Two weeks ago I wrote to you about trouble. I may not know who you are or what your life has been like, but I can almost guarantee that trouble has paid a visit, is currently visiting, or will visit your life in some capacity.

When trouble comes, it’s vital that you talk to yourself. I teach this principle all the time – no one is more influential in your life than you are because no one talks to you as much as you do. What you say to you in moments of trouble will impact the way you respond.

David was a man well acquainted with trouble. Poor David; if you read the Psalms, he always seems to be in trouble! But in these moments, David was always talking to himself. We saw this in Psalm 27 – “The Lord is my light and my salvation; whom shall I fear? The Lord is the stronghold of my life; of whom shall I be afraid?” (Psalm 27:1)

There’s something else David did in times of trouble that’s very helpful; it’s found in Psalm 4 – “Answer me when I call, O God of my righteousness! You have given me relief when I was in distress. Be gracious to me and hear my prayer!” (Psalm 4:1, ESV, emphasis mine)

In the midst of trouble, David remembered the acts of God. Notice how the above phrase is in the past tense – “you have given me relief when Iwas in distress.” He’s not thanking the Lord for currently relieving his distressing circumstances.

What can we learn from David? In times of trouble, it’s helpful to remember with specificity the past acts of God’s relieving mercy and grace.

You and I have such a short-term memory. Because of sin, we’re all about the gratification and pleasure of today. When trouble comes knocking, we get absorbed in the immediate, forgetting what God has delivered us from in the past and what he’s transforming us into for the future.

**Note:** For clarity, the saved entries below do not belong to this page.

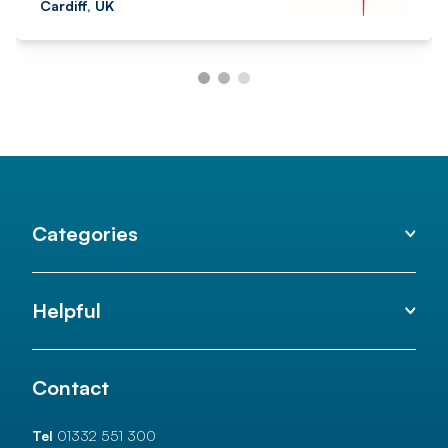
Cardiff, UK
Categories
Helpful
Contact
Tel
01332 551 300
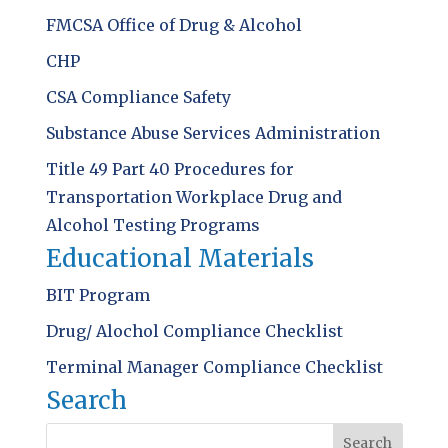
FMCSA Office of Drug & Alcohol
CHP
CSA Compliance Safety
Substance Abuse Services Administration
Title 49 Part 40 Procedures for
Transportation Workplace Drug and
Alcohol Testing Programs
Educational Materials
BIT Program
Drug/ Alochol Compliance Checklist
Terminal Manager Compliance Checklist
Search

David speaks gospel sense to his soul: “Remember, this is not new. I’ve experienced trouble in the past and God was good to me then. He remains good to me today, and what I’m facing is not out of his loving and wise rule.”

I would guess that David learned this theological skill from his ancestors. In the Old Testament, God stops the rushing waters of the Jordan River so the nation of Israel can cross on dry land. The Lord tells Joshua to set out 12 memorial stones. Why? “So that all the peoples of the earth may know that the hand of the Lord is mighty.” (Joshua 4:24)

I would encourage you to take notes from Joshua and David. Remember, with specificity, the good things God has done for you. Journal, take a picture, or do whatever else can help you, so when trouble comes knocking, you can say like David, “You have given me relief when I was I distress.”